Apakah Bastianini penantang gelar? Harapannya jelas, meskipun masih terlalu dini untuk mengatakan terlalu banyak tentang bagaimana musim ini akan berkembang: “Saya harap begitu. Saya pikir kami telah menemukan dasar yang baik, kami bekerja dengan cara yang benar dan saya bersenang-senang dengan Desmosedici GP24. Kejuaraan ini masih panjang, masih banyak yang harus kami buktikan. Saya melewatkan putaran tercepat, tetapi saya mendapatkannya kembali. Saya 95% senang“.
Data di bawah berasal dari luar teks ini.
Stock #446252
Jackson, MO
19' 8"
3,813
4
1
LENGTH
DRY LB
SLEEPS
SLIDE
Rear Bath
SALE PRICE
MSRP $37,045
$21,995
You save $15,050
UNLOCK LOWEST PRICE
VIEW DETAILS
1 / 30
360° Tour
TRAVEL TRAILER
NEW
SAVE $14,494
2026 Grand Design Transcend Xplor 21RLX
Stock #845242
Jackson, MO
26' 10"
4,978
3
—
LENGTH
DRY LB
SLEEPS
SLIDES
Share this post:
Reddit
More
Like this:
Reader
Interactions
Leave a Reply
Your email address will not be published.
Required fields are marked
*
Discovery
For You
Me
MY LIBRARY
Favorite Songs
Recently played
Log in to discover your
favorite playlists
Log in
Pernat dan masa depan Aeneas
Carlo Pernat, manajer Bastianini, juga hadir di Portimao, yakin bahwa musim ini kita akan melihat pemain asli Rimini itu sangat kuat setelah tahun 2023 yang rumit: “Ini adalah tahun di mana saya melihat dia paling siap baik secara fisik maupun mental. Saya melihatnya sebagai pemain yang kompetitif, dia tahu bahwa ini adalah tahun yang penting dan dia harus bersaing untuk kejuaraan dunia“.
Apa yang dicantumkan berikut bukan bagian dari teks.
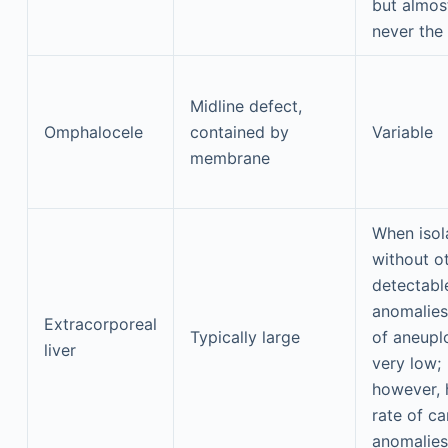
but almos
never the 
Midline defect,
Omphalocele
contained by
Variable
membrane
When isol
without o
detectabl
anomalies,
Extracorporeal
Typically large
of aneuplo
liver
very low;
however, 
rate of ca
anomalies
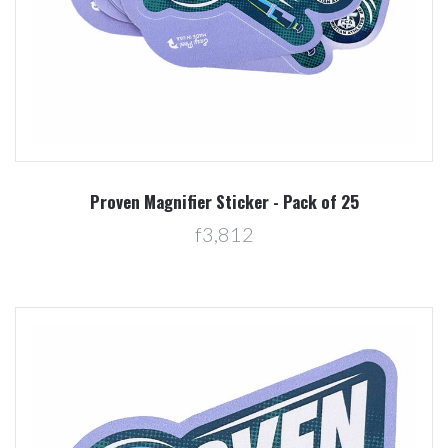
Proven Magnifier Sticker - Pack of 25
f3,812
Jika Ducati memutuskan memindahkannya ke tim Pramac pada 2025, apakah Enea akan menerimanya atau melihat-lihat? Pernat jelas: “Dia akan melihat sekeliling dan kami sudah melihat sekeliling. Ini akan menjadi pilihan kelima untuk pergi ke tim tidak resmi, dengan segala hormat. Saya pikir kita akan tahu apa yang akan terjadi di Mugello. Saya berbicara dengan Dall’Igna, dia menyuruh saya untuk tetap tenang dan tidak mencari hal lain, tapi mari kita coba mencarinya (tertawa, red.). Dia, Martin dan Marc Marquez bersaing untuk tim resmi Ducati“.